CloudFCN is a python 3 package for developing and evaluating Fully Convolutional Networks, specifically for cloud-masking. Currently, the Biome dataset for Landsat 8 is supported.
If you find this project helpful in your work, please cite our paper: https://www.mdpi.com/2072-4292/11/19/2312
Install from source:
git clone https://github.com/aliFrancis/cloudFCN
cd cloudFCN
python setup.py install
First, we download the dataset from https://landsat.usgs.gov/landsat-8-cloud-cover-assessment-validation-data . Then we use a 'cleaning' script to convert it into an appropriate format, normalising the channels and splitting scenes up into smaller tiles. E.g. for biome:
python cloudFCN/data/clean_biome_data.py path/to/download path/for/output [-s splitsize] [-d downsample] ...
The exact settings we used for our experiments were:
python cloudFCN/data/clean_biome_data.py path/to/download path/for/output -s 398 -n True -t 0.8
Using these settings will create tiles of 398-by-398 with all available bands. It will also add an extra 'band' to the data, which denotes whether a pixel has nodata values in it. This is useful so that later we can give zero weight to these pixels during training and in the statistics at validation.
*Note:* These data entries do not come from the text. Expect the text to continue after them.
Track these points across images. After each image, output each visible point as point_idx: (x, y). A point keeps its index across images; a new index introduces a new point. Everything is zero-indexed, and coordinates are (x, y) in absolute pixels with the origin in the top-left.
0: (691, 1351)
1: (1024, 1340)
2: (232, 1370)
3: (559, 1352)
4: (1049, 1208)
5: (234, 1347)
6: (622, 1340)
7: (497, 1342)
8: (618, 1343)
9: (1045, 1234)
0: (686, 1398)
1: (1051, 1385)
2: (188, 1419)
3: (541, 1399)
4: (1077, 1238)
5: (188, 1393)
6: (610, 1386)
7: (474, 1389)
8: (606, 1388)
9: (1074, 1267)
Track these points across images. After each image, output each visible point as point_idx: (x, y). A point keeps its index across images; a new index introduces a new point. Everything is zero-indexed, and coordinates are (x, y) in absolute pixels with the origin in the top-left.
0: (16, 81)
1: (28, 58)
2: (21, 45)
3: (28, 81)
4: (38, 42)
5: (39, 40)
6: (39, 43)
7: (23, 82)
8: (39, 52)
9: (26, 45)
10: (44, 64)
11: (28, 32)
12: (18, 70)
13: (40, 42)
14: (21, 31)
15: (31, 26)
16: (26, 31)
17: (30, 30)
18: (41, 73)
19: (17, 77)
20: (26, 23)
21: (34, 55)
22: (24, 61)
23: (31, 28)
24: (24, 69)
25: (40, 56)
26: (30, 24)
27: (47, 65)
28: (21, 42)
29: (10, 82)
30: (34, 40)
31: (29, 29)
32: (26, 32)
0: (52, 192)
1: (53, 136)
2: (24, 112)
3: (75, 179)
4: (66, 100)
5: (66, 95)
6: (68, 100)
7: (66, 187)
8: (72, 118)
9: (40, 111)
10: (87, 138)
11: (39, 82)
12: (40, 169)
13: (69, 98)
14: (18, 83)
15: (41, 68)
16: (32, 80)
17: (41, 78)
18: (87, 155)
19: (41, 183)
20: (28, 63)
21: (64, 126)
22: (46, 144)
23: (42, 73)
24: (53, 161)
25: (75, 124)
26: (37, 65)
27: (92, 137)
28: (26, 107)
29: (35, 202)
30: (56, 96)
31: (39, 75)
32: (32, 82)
Currently, the data cleaning script does not sort data into training/validation sets. So, after cleaning the data, it's up to you to sort the data in the appropriate way (see the .csv files in the cloudFCN/experiments/biome folder to see how we organised it). It is recommended to use symlinks in order to not have to store multiple copies of the dataset (it can take up over 200GB).
With a cleaned dataset, we then use a fit_model.py script, an example of which can be found in cloudFCN/demo/fit_model.py, which takes a fit_config.json as input. This handles the training and validation of a model for a given experiment.
Once the dataset is ready, to recreate the experiments conducted in the paper, use the scripts provided in the 'experiments' folder. This will not replicate results exactly, as there is random model initialisation, however results should be relatively close. Please consult the csv files contained in the 'experiments' folder for the scenes that were placed in which dataset split.
The 'Biome' experiment can be run with, e.g.:
python /path/to/experiments/biome/fit_model.py /path/to/experiments/biome/RGB/fit_config_1.json
Please ensure that the config file is set up with the right paths to your datasets, and also that if you use a model_checkpoint_dir, it already exists.
After each epoch, a table is printed containing the percentage accuracy, commission and omission on each of the validation folders given (e.g. Barren, Forest etc.). This takes a fairly long time, so if you'd like to skip this you can change the frequency of the callback in fit_model.py, or increase the number of steps_per_epoch in the config, to do it less often.